YOUR OBJECTIVE: Word for word, retype every record in the listing.
(SOURCE MATERIAL)
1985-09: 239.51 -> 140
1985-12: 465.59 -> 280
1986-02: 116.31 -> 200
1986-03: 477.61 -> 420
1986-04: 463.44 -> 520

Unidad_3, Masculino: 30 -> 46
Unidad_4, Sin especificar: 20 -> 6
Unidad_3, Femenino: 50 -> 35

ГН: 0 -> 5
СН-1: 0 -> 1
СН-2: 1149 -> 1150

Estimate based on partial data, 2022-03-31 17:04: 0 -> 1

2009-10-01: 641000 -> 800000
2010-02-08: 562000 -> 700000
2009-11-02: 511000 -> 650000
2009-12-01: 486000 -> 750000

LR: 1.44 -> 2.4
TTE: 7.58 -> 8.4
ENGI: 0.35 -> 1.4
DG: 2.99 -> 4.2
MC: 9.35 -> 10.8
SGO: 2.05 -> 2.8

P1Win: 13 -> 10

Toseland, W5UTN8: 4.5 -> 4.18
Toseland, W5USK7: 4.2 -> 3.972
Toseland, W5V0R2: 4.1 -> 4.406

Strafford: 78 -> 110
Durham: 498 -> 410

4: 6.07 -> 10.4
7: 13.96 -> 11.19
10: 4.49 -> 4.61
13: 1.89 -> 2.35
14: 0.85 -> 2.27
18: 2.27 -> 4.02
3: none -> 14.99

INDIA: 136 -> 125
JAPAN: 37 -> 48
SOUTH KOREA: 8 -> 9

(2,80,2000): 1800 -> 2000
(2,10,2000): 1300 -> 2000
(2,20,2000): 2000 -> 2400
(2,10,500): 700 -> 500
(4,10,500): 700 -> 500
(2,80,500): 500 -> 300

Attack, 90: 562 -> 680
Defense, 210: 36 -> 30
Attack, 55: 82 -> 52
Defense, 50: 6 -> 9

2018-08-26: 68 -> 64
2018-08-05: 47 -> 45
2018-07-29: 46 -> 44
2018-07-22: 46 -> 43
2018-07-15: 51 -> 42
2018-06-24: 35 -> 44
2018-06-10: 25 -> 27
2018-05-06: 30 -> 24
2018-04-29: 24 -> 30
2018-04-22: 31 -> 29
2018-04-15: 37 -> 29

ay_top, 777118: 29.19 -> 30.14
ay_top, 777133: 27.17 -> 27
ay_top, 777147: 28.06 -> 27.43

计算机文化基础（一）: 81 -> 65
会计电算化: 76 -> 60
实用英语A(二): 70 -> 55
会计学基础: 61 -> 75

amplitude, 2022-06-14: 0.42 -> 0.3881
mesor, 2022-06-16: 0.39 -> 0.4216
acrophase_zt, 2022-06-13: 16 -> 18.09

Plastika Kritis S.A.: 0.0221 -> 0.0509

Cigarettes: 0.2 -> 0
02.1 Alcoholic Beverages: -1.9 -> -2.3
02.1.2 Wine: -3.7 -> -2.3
(End SOURCE MATERIAL)
TASK RESPONSE:
1985-09: 239.51 -> 140
1985-12: 465.59 -> 280
1986-02: 116.31 -> 200
1986-03: 477.61 -> 420
1986-04: 463.44 -> 520

Unidad_3, Masculino: 30 -> 46
Unidad_4, Sin especificar: 20 -> 6
Unidad_3, Femenino: 50 -> 35

ГН: 0 -> 5
СН-1: 0 -> 1
СН-2: 1149 -> 1150

Estimate based on partial data, 2022-03-31 17:04: 0 -> 1

2009-10-01: 641000 -> 800000
2010-02-08: 562000 -> 700000
2009-11-02: 511000 -> 650000
2009-12-01: 486000 -> 750000

LR: 1.44 -> 2.4
TTE: 7.58 -> 8.4
ENGI: 0.35 -> 1.4
DG: 2.99 -> 4.2
MC: 9.35 -> 10.8
SGO: 2.05 -> 2.8

P1Win: 13 -> 10

Toseland, W5UTN8: 4.5 -> 4.18
Toseland, W5USK7: 4.2 -> 3.972
Toseland, W5V0R2: 4.1 -> 4.406

Strafford: 78 -> 110
Durham: 498 -> 410

4: 6.07 -> 10.4
7: 13.96 -> 11.19
10: 4.49 -> 4.61
13: 1.89 -> 2.35
14: 0.85 -> 2.27
18: 2.27 -> 4.02
3: none -> 14.99

INDIA: 136 -> 125
JAPAN: 37 -> 48
SOUTH KOREA: 8 -> 9

(2,80,2000): 1800 -> 2000
(2,10,2000): 1300 -> 2000
(2,20,2000): 2000 -> 2400
(2,10,500): 700 -> 500
(4,10,500): 700 -> 500
(2,80,500): 500 -> 300

Attack, 90: 562 -> 680
Defense, 210: 36 -> 30
Attack, 55: 82 -> 52
Defense, 50: 6 -> 9

2018-08-26: 68 -> 64
2018-08-05: 47 -> 45
2018-07-29: 46 -> 44
2018-07-22: 46 -> 43
2018-07-15: 51 -> 42
2018-06-24: 35 -> 44
2018-06-10: 25 -> 27
2018-05-06: 30 -> 24
2018-04-29: 24 -> 30
2018-04-22: 31 -> 29
2018-04-15: 37 -> 29

ay_top, 777118: 29.19 -> 30.14
ay_top, 777133: 27.17 -> 27
ay_top, 777147: 28.06 -> 27.43

计算机文化基础（一）: 81 -> 65
会计电算化: 76 -> 60
实用英语A(二): 70 -> 55
会计学基础: 61 -> 75

amplitude, 2022-06-14: 0.42 -> 0.3881
mesor, 2022-06-16: 0.39 -> 0.4216
acrophase_zt, 2022-06-13: 16 -> 18.09

Plastika Kritis S.A.: 0.0221 -> 0.0509

Cigarettes: 0.2 -> 0
02.1 Alcoholic Beverages: -1.9 -> -2.3
02.1.2 Wine: -3.7 -> -2.3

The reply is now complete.